"Help! help!" cried Pierrette, "they are murdering me!"
"Ha! you may well scream, when I catch you with a lover in the dead of
night."
And she beat the hand pitilessly.
"Help! help!" cried Pierrette, the blood flowing.
At that instant, loud knocks were heard at the front door. Exhausted,
the two women paused a moment.
Rogron, awakened and uneasy, not knowing what was happening, had got
up, gone to his sister's room, and not finding her was frightened.
Hearing the knocks he went down, unfastened the front door, and was
nearly knocked over by Brigaut, followed by a sort of phantom.

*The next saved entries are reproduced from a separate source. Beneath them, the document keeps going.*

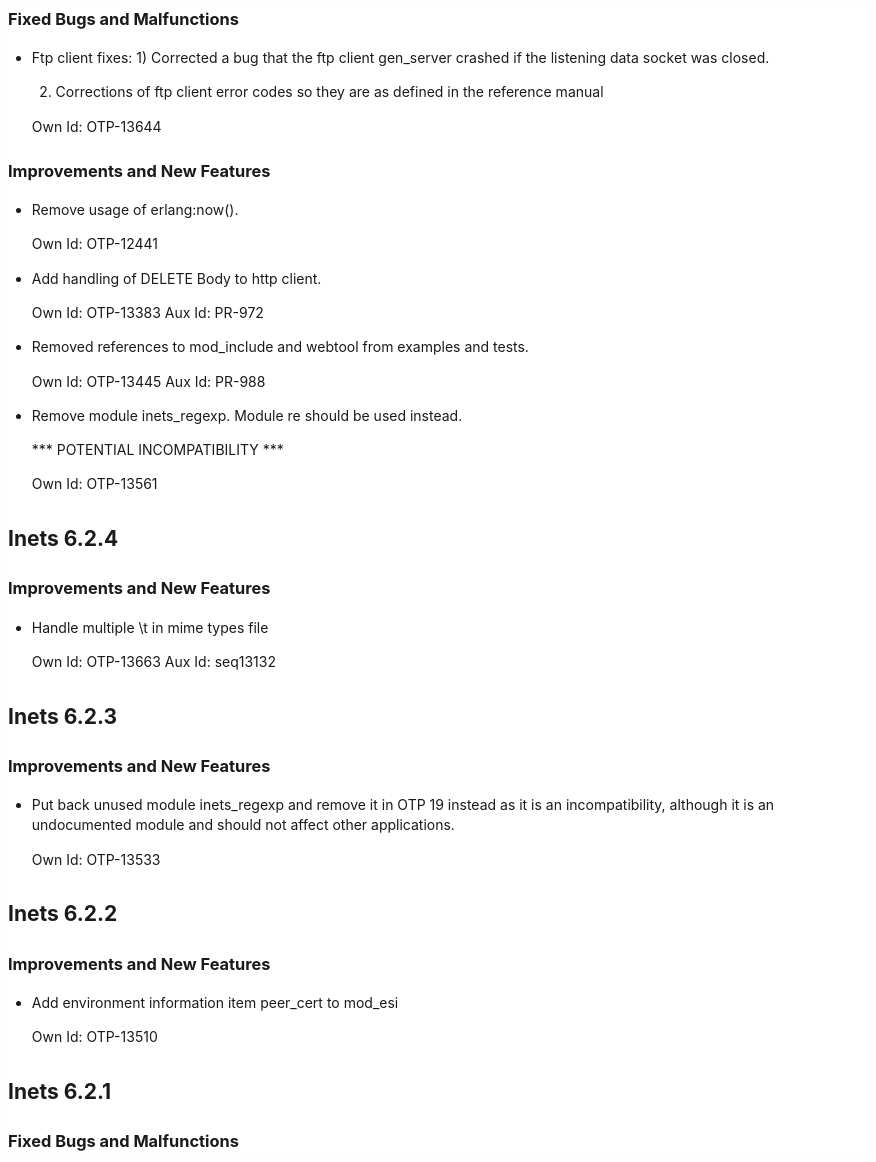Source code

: ### Fixed Bugs and Malfunctions

* Ftp client fixes: 1) Corrected a bug that the ftp client gen_server crashed if the listening data socket was closed.

  2) Corrections of ftp client error codes so they are as defined in the reference manual

  Own Id: OTP-13644

### Improvements and New Features

* Remove usage of erlang:now().

  Own Id: OTP-12441
* Add handling of DELETE Body to http client.

  Own Id: OTP-13383 Aux Id: PR-972
* Removed references to mod_include and webtool from examples and tests.

  Own Id: OTP-13445 Aux Id: PR-988
* Remove module inets_regexp. Module re should be used instead.

  \*** POTENTIAL INCOMPATIBILITY ***

  Own Id: OTP-13561

## Inets 6.2.4

### Improvements and New Features

* Handle multiple \\t in mime types file

  Own Id: OTP-13663 Aux Id: seq13132

## Inets 6.2.3

### Improvements and New Features

* Put back unused module inets_regexp and remove it in OTP 19 instead as it is an incompatibility, although it is an undocumented module and should not affect other applications.

  Own Id: OTP-13533

## Inets 6.2.2

### Improvements and New Features

* Add environment information item peer_cert to mod_esi

  Own Id: OTP-13510

## Inets 6.2.1

### Fixed Bugs and Malfunctions
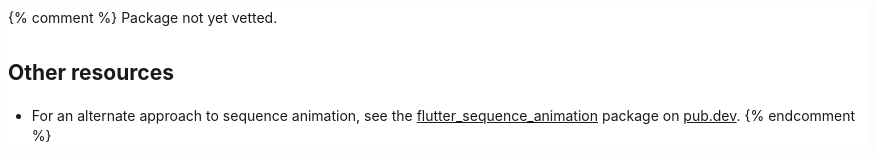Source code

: {% comment %}
Package not yet vetted.

## Other resources

* For an alternate approach to sequence animation,
  see the [flutter_sequence_animation][]
  package on [pub.dev][].
{% endcomment %}


[`Animation`]: {{site.api}}/flutter/animation/Animation-class.html
[animation controllers]: {{site.api}}/flutter/animation/AnimationController-class.html
[`AnimationController`]: {{site.api}}/flutter/animation/AnimationController-class.html
[`AnimatedBuilder`]: {{site.api}}/flutter/widgets/AnimatedBuilder-class.html
[Animations in Flutter tutorial]: /development/ui/animations/tutorial
[basic_staggered_animation]: {{site.repo.this}}/tree/master/examples/_animation/basic_staggered_animation
[Building Layouts in Flutter]: /development/ui/layout
[staggered_pic_selection]: {{site.repo.this}}/tree/master/examples/_animation/staggered_pic_selection
[`CurvedAnimation`]: {{site.api}}/flutter/animation/CurvedAnimation-class.html
[`Curves`]: {{site.api}}/flutter/animation/Curves-class.html
[flutter_sequence_animation]: {{site.pub}}/packages/flutter_sequence_animation
[Full code for basic_staggered_animation's main.dart]: {{site.repo.this}}/tree/{{site.branch}}/examples/_animation/basic_staggered_animation/main.dart
[`Interval`]: {{site.api}}/flutter/animation/Interval-class.html
[Material motion spec]: {{site.material}}/guidelines/motion/
[pub.dev]: {{site.pub}}/packages
[`Tween`]: {{site.api}}/flutter/animation/Tween-class.html
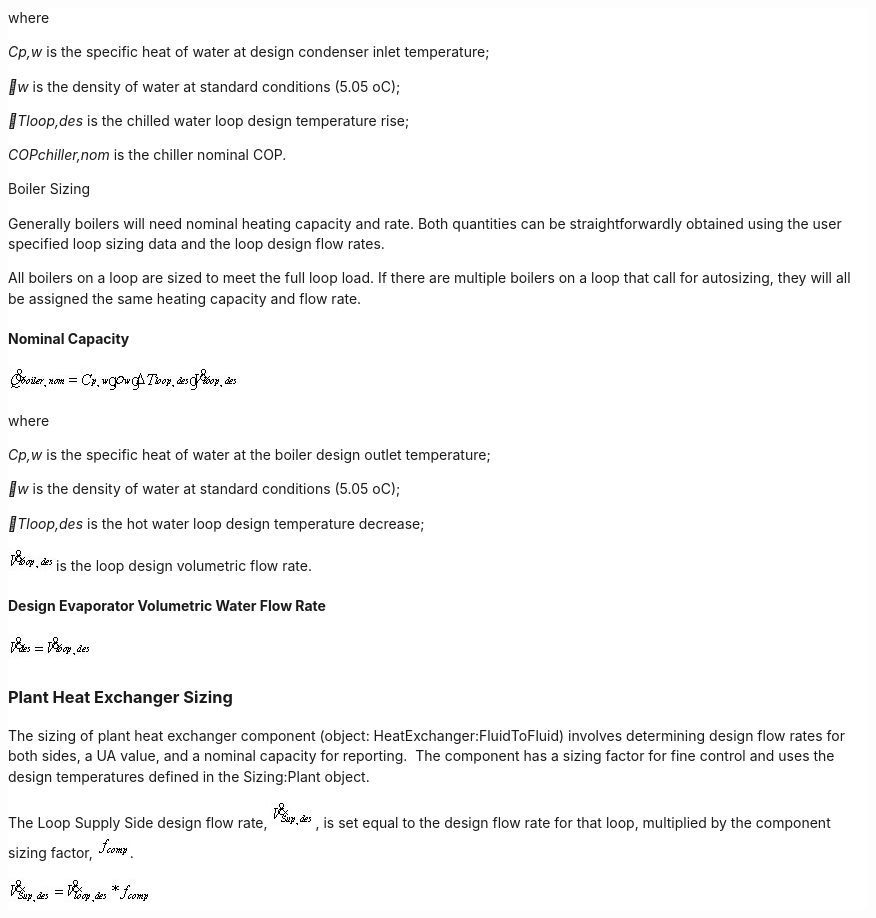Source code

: where

*Cp,w* is the specific heat of water at design condenser inlet temperature;

*w* is the density of water at standard conditions (5.05 oC);

*Tloop,des* is the chilled water loop design temperature rise;

*COPchiller,nom* is the chiller nominal COP.

Boiler Sizing

Generally boilers will need nominal heating capacity and rate. Both quantities can be straightforwardly obtained using the user specified loop sizing data and the loop design flow rates.

All boilers on a loop are sized to meet the full loop load. If there are multiple boilers on a loop that call for autosizing, they will all be assigned the same heating capacity and flow rate.

#### Nominal Capacity

![](engineeringreference/engineeringreference.1973.jpg)

where

*Cp,w* is the specific heat of water at the boiler design outlet temperature;

*w* is the density of water at standard conditions (5.05 oC);

*Tloop,des* is the hot water loop design temperature decrease;

![](engineeringreference/engineeringreference.1974.jpg)is the loop design volumetric flow rate.

#### Design Evaporator Volumetric Water Flow Rate

![](engineeringreference/engineeringreference.1975.jpg)

### Plant Heat Exchanger Sizing

The sizing of plant heat exchanger component (object: HeatExchanger:FluidToFluid) involves determining design flow rates for both sides, a UA value, and a nominal capacity for reporting.  The component has a sizing factor for fine control and uses the design temperatures defined in the Sizing:Plant object.

The Loop Supply Side design flow rate, ![](engineeringreference/engineeringreference.1976.jpg), is set equal to the design flow rate for that loop, multiplied by the component sizing factor, ![](engineeringreference/engineeringreference.1977.jpg).

![](engineeringreference/engineeringreference.1978.jpg)

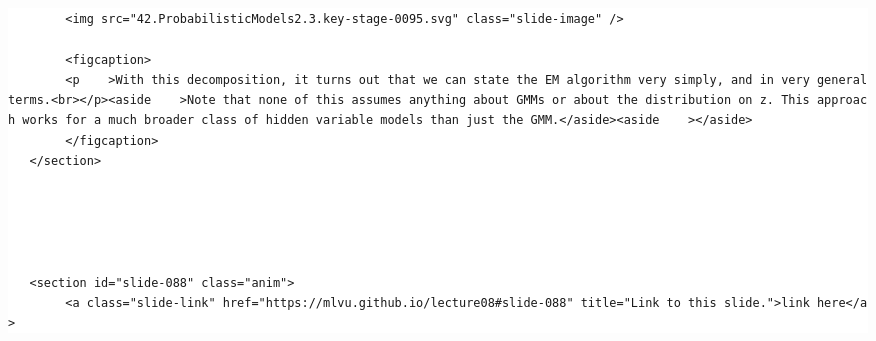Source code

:            <img src="42.ProbabilisticModels2.3.key-stage-0095.svg" class="slide-image" />

            <figcaption>
            <p    >With this decomposition, it turns out that we can state the EM algorithm very simply, and in very general terms.<br></p><aside    >Note that none of this assumes anything about GMMs or about the distribution on z. This approach works for a much broader class of hidden variable models than just the GMM.</aside><aside    ></aside>
            </figcaption>
       </section>





       <section id="slide-088" class="anim">
            <a class="slide-link" href="https://mlvu.github.io/lecture08#slide-088" title="Link to this slide.">link here</a>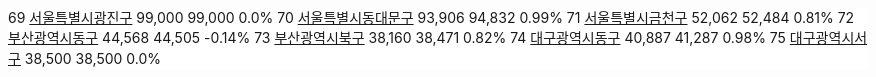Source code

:   <tr class="item">
    <td>69</td>
    <td><a href="/apt/서울특별시광진구">서울특별시광진구</a></td>
    <td>99,000</td>
    <td>99,000</td>
    <td>0.0%</td>
  </tr>

  <tr class="item">
    <td>70</td>
    <td><a href="/apt/서울특별시동대문구">서울특별시동대문구</a></td>
    <td>93,906</td>
    <td>94,832</td>
    <td>0.99%</td>
  </tr>

  <tr class="item">
    <td>71</td>
    <td><a href="/apt/서울특별시금천구">서울특별시금천구</a></td>
    <td>52,062</td>
    <td>52,484</td>
    <td>0.81%</td>
  </tr>

  <tr class="item">
    <td>72</td>
    <td><a href="/apt/부산광역시동구">부산광역시동구</a></td>
    <td>44,568</td>
    <td>44,505</td>
    <td>-0.14%</td>
  </tr>

  <tr class="item">
    <td>73</td>
    <td><a href="/apt/부산광역시북구">부산광역시북구</a></td>
    <td>38,160</td>
    <td>38,471</td>
    <td>0.82%</td>
  </tr>

  <tr class="item">
    <td>74</td>
    <td><a href="/apt/대구광역시동구">대구광역시동구</a></td>
    <td>40,887</td>
    <td>41,287</td>
    <td>0.98%</td>
  </tr>

  <tr class="item">
    <td>75</td>
    <td><a href="/apt/대구광역시서구">대구광역시서구</a></td>
    <td>38,500</td>
    <td>38,500</td>
    <td>0.0%</td>
  </tr>
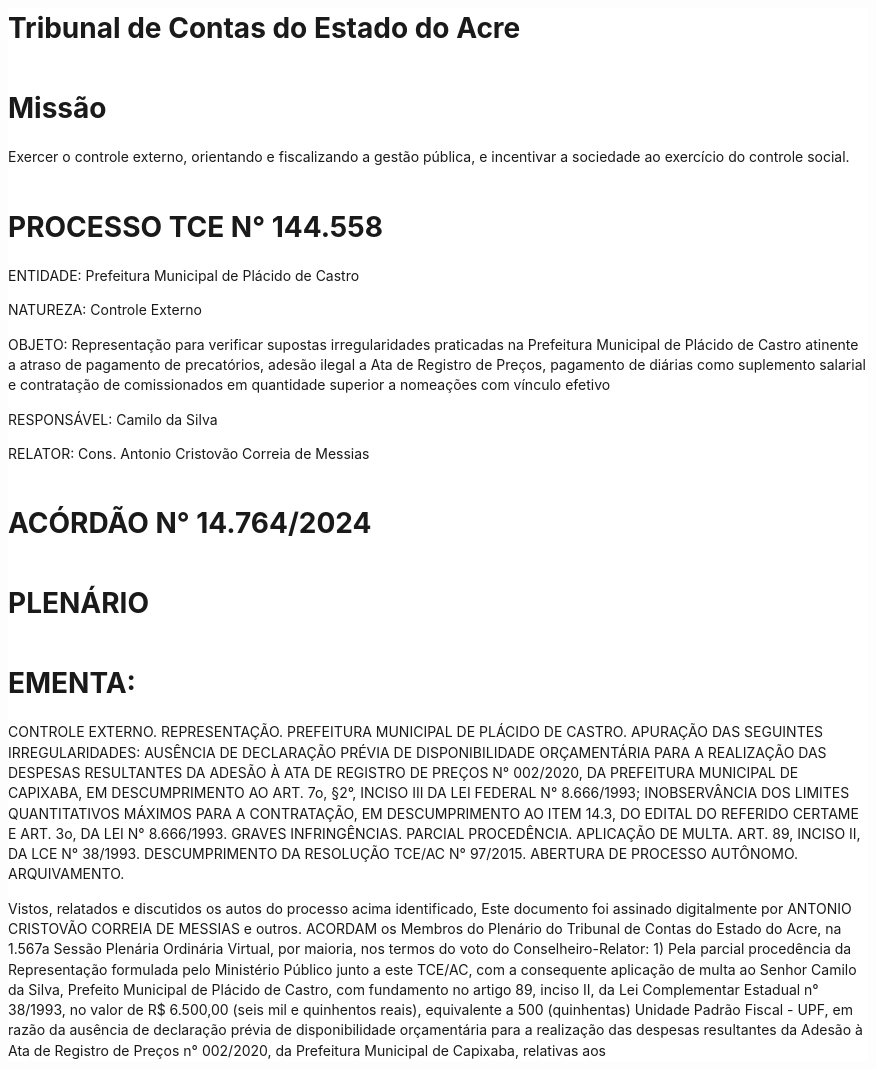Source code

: # Tribunal de Contas do Estado do Acre

# Missão

Exercer o controle externo, orientando e fiscalizando a gestão pública, e incentivar a sociedade ao exercício do controle social.

# PROCESSO TCE N° 144.558

ENTIDADE: Prefeitura Municipal de Plácido de Castro

NATUREZA: Controle Externo

OBJETO: Representação para verificar supostas irregularidades praticadas na Prefeitura Municipal de Plácido de Castro atinente a atraso de pagamento de precatórios, adesão ilegal a Ata de Registro de Preços, pagamento de diárias como suplemento salarial e contratação de comissionados em quantidade superior a nomeações com vínculo efetivo

RESPONSÁVEL: Camilo da Silva

RELATOR: Cons. Antonio Cristovão Correia de Messias

# ACÓRDÃO N° 14.764/2024

# PLENÁRIO

# EMENTA:

CONTROLE EXTERNO. REPRESENTAÇÃO. PREFEITURA MUNICIPAL DE PLÁCIDO DE CASTRO. APURAÇÃO DAS SEGUINTES IRREGULARIDADES: AUSÊNCIA DE DECLARAÇÃO PRÉVIA DE DISPONIBILIDADE ORÇAMENTÁRIA PARA A REALIZAÇÃO DAS DESPESAS RESULTANTES DA ADESÃO À ATA DE REGISTRO DE PREÇOS N° 002/2020, DA PREFEITURA MUNICIPAL DE CAPIXABA, EM DESCUMPRIMENTO AO ART. 7o, §2°, INCISO III DA LEI FEDERAL N° 8.666/1993; INOBSERVÂNCIA DOS LIMITES QUANTITATIVOS MÁXIMOS PARA A CONTRATAÇÃO, EM DESCUMPRIMENTO AO ITEM 14.3, DO EDITAL DO REFERIDO CERTAME E ART. 3o, DA LEI N° 8.666/1993. GRAVES INFRINGÊNCIAS. PARCIAL PROCEDÊNCIA. APLICAÇÃO DE MULTA. ART. 89, INCISO II, DA LCE N° 38/1993. DESCUMPRIMENTO DA RESOLUÇÃO TCE/AC N° 97/2015. ABERTURA DE PROCESSO AUTÔNOMO. ARQUIVAMENTO.

Vistos, relatados e discutidos os autos do processo acima identificado, Este documento foi assinado digitalmente por ANTONIO CRISTOVÃO CORREIA DE MESSIAS e outros. ACORDAM os Membros do Plenário do Tribunal de Contas do Estado do Acre, na 1.567a Sessão Plenária Ordinária Virtual, por maioria, nos termos do voto do Conselheiro-Relator: 1) Pela parcial procedência da Representação formulada pelo Ministério Público junto a este TCE/AC, com a consequente aplicação de multa ao Senhor Camilo da Silva, Prefeito Municipal de Plácido de Castro, com fundamento no artigo 89, inciso II, da Lei Complementar Estadual n° 38/1993, no valor de R$ 6.500,00 (seis mil e quinhentos reais), equivalente a 500 (quinhentas) Unidade Padrão Fiscal - UPF, em razão da ausência de declaração prévia de disponibilidade orçamentária para a realização das despesas resultantes da Adesão à Ata de Registro de Preços n° 002/2020, da Prefeitura Municipal de Capixaba, relativas aos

At this moment Sylvie's eyes chanced to fall on Pierrette's corset,
and she remembered the papers. Releasing the girl's wrist she sprang
upon the corset like a tiger on its prey, and showed it to Pierrette
with a smile,--the smile of an Iroquois over his victim before he
scalps him.
"I am dying," said Pierrette, falling on her knees, "oh, who will save
me?"
"I!" said a woman with white hair and an aged parchment face, in which
two gray eyes glittered.
"Ah! grandmother, you have come too late," cried the poor child,
bursting into tears.
Pierrette fell upon her bed, her strength all gone, half-dead with the
exhaustion which, in her feeble state, followed so violent a struggle.
The tall gray woman took her in her arms, as a nurse lifts a child,
and went out, followed by Brigaut, without a word to Sylvie, on whom
she cast one glance of majestic accusation.